**Ziel der Übung**
Entscheide für jede der Aussagen (a), (b) und (c), ob sie mit dem Text übereinstimmt, und antworte jeweils mit Ja oder Nein samt den ausschlaggebenden Worten des Textes als wörtlichem Zitat.
(a) Die Bundestagsabgeordnete Giousouf stammt aus der Türkei.
(b) Namen mit <hs> wie Grohsmann haben ihre heutige Schreibung spätestens seit der Schriftreform von 1941.
(c) Bei Einbürgerungen werden lateinischschriftliche Namen im Grunde übernommen.

**Text**
☆ ☆ ☆ ☆ ☆ ☆ ☆
Klarnamenpflicht bei Macuser

… Apropos Nachnamen: Entstehen heutzutage eigentlich noch neue und wenn ja, wie und warum?
… Zum Beispiel durch Eindeutschung ausländischer Bürger. durch Änderung zweifelhafter Namen.

In Maßen entstehen neue Nachnamen schon noch. Wie Jürgen schon schrieb: etwa bei Einbürgerungen. Zwar würden lateinischschriftliche Namen im Grunde übernommen und solche aus anderen Schriftsystemen nach Transkriptionstabellen latinisiert, trotzdem geschieht das bisweilen richtig unsystematisch:

Da heißt, bzw. schreibt sich eine nunmehr deutsche griechenlandstämmige türkische Bundestagsabgeordnete Giousouf. Wird gerne mal in den Nachrichten ['ʤusuf] anstelle ['jusuf] ausgesprochen, weil die Schreibung vermutlich irrigerweise dem Italienischen zugeordnet wird. Yusuf (also in türkeitürkischer Schreibung) heißt sie aber nicht, da griechisch Γιούσουφ (sie kommt nunmal aus Griechenland und nicht der Türkei) bereits buchstabengetreu griechisch und nicht lautlich nach Transkriptionstabelle Jus(s)uf übertragen wurde.

Oder mal urdeutsch: Da gibt es diese unzähligen Namen mit <hs> etwa Grohsmann, Preuhs. Die haben in relativ junger Zeit (so ab den 1920ern, spätestens aber seit der Schriftreform von 1941) erst ihre historisch gesehen falsche Schreibung bekommen. Weil nämlich irgendein (Standes-)Beamter beim Schreibmaschinenverschriftlichen von handschriftlichen Geburts-, Heirats- oder Sterberegistern die (handschriftliche!) Schreibung Groſsmann, Preuſs (bei der das <ſ> wie ein Sütterlin-/Kursive-<h> ausgeformt ist) nicht mehr verstanden hat.
☆ ☆ ☆ ☆ ☆ ☆ ☆
**Extrahierte Informationen**
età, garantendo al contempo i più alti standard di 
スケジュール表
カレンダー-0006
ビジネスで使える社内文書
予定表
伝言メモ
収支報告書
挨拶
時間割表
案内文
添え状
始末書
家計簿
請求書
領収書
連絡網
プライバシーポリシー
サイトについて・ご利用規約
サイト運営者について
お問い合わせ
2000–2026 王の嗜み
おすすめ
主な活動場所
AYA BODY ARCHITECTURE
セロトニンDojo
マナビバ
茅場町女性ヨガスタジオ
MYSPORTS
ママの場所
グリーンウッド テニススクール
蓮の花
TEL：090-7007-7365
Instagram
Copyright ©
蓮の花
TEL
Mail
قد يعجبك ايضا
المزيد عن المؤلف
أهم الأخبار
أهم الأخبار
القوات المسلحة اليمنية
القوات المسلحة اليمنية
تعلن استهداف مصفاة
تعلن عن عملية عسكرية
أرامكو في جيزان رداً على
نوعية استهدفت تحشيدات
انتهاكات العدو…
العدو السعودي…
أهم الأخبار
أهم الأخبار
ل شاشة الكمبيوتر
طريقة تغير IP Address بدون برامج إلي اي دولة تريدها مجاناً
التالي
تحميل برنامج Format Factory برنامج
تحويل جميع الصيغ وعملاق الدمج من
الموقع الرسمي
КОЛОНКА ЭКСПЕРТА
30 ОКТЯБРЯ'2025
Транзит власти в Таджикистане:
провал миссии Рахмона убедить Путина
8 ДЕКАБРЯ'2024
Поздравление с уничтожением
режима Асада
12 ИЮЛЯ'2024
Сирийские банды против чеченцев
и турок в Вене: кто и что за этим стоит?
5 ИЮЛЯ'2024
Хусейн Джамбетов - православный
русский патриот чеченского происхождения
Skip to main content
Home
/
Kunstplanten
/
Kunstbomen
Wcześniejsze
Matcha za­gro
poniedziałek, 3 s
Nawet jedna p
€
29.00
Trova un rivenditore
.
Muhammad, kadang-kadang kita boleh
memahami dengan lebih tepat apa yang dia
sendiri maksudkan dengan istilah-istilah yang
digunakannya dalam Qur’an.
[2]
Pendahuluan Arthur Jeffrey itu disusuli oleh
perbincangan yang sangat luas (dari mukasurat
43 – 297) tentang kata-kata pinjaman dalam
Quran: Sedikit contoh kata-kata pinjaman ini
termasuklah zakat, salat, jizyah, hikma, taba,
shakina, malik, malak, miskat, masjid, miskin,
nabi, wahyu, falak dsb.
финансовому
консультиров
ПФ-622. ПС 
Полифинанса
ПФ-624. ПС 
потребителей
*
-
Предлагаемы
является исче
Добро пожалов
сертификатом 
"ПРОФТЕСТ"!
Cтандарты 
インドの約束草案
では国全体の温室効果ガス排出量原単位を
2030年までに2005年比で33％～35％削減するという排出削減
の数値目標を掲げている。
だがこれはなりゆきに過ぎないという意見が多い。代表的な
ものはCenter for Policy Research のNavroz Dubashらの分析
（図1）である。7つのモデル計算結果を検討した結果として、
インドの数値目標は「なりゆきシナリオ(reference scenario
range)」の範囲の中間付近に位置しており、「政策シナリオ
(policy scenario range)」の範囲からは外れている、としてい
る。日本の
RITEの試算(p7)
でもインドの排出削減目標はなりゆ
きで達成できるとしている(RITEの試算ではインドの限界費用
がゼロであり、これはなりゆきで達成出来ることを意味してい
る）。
☆ ☆ ☆ ☆ ☆ ☆ ☆
**Die Lösung**
(a) Nein: „sie kommt nunmal aus Griechenland und nicht der Türkei“
(b) Ja: „so ab den 1920ern, spätestens aber seit der Schriftreform von 1941“
(c) Ja: „Zwar würden lateinischschriftliche Namen im Grunde übernommen“